Fox News host Jeanine Pirro has called George Floyd, a Black man killed by a white police officer last spring, a "real person with feelings, begging to breathe."

Pirro made her comment while appearing on Hannity, the nightly Fox News political talk program hosted by Sean Hannity. During the show, Pirro, Hannity and legal commentator Nancy Grace discussed the impact of the guilty verdict against Derek Chauvin, the former policeman convicted of killing Floyd on May 25, 2020.

"Here, this jury saw George Floyd, they saw everything about him," Pirro told Hannity. "He was a real person with feelings and begging to be able to breathe. And so that jury was brought into the exact moment of the crime. It's something that doesn't happen all the time, but it was a positive for the justice system."

Both Pirro and Grace referred to the verdict as justice served. However, Pirro said she believed that the jurors should've been questioned about whether they had heard recent comments on the case made by Democratic California Representative Maxine Waters.

Jeanine Pirro George Floyd Derek Chauvin verdict
Jeanine Pirro told Fox News host Sean Hannity that she believed George Floyd, a Black man murdered by former police officer on May 25, 2020, was a "real person with feelings, begging to breathe." In this February 23, 2017 photo, Pirro speaks to the Conservative Political Action Conference (CPAC) at National Harbor, Maryland, February 23, 2017. Mike Theiler / AFP/Getty

Last Saturday, Waters said that if Chauvin wasn't found guilty, then "We've got to stay on the street and we've got to get more active. We've got to get more confrontational. We've got to make sure that they know that we mean business."

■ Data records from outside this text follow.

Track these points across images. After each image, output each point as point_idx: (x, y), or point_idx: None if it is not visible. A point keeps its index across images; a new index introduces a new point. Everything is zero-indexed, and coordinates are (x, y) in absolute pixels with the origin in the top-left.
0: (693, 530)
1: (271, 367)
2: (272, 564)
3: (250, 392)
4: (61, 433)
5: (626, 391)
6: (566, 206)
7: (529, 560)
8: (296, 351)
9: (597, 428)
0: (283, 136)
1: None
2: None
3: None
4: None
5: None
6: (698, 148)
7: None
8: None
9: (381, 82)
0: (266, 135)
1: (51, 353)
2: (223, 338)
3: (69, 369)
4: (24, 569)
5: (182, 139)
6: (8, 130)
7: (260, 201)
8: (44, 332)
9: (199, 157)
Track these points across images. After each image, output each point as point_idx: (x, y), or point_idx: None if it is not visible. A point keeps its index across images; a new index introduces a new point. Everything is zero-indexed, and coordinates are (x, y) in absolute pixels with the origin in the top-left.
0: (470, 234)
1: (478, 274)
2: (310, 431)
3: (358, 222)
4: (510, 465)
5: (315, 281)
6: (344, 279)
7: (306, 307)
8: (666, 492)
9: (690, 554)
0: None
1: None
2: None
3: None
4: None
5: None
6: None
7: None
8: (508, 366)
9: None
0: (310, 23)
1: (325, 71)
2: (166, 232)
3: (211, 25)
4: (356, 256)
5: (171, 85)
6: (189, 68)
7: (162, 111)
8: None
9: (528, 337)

Waters made her comments while standing with Black Lives Matter protesters in Minnesota. The protesters were demonstrating against the police killing of Daunte Wright as well as systemic racism and police brutality.

Conservatives have blasted Waters' comment as a form of jury intimidation, especially since some of the protests against Wright's killing have turned into looting.

Both Pirro and Peter Cahill, the judge overseeing Chauvin, said that Waters' words could help Chauvin's lawyers declare a mistrial when appealing the former police officer's conviction.

"The jury should have been called in and questioned individually to preserve the record to find out if any of those jurors heard what Maxine Waters said," Pirro told Hannity. "That is jury intimidation, Sean. That is something that is certainly can impact the appeal, or the conviction in this case."

On Tuesday, Chauvin was found guilty of second-degree unintentional murder, third-degree murder and second-degree manslaughter in connection to Floyd's killing.

Republican lawmakers mostly offered their praise for the U.S. justice system following the verdict's announcement on Tuesday.

"Derek Chauvin had 17 misconduct investigations before he took the life of George Floyd. It's clear Chauvin's actions were sickening and irrefutable—he was a bad cop. Today's decision is justice for the Floyd family," Republican Representative Mark Green of Tennessee tweeted on Tuesday evening.

Newsweek contacted Fox News for comment.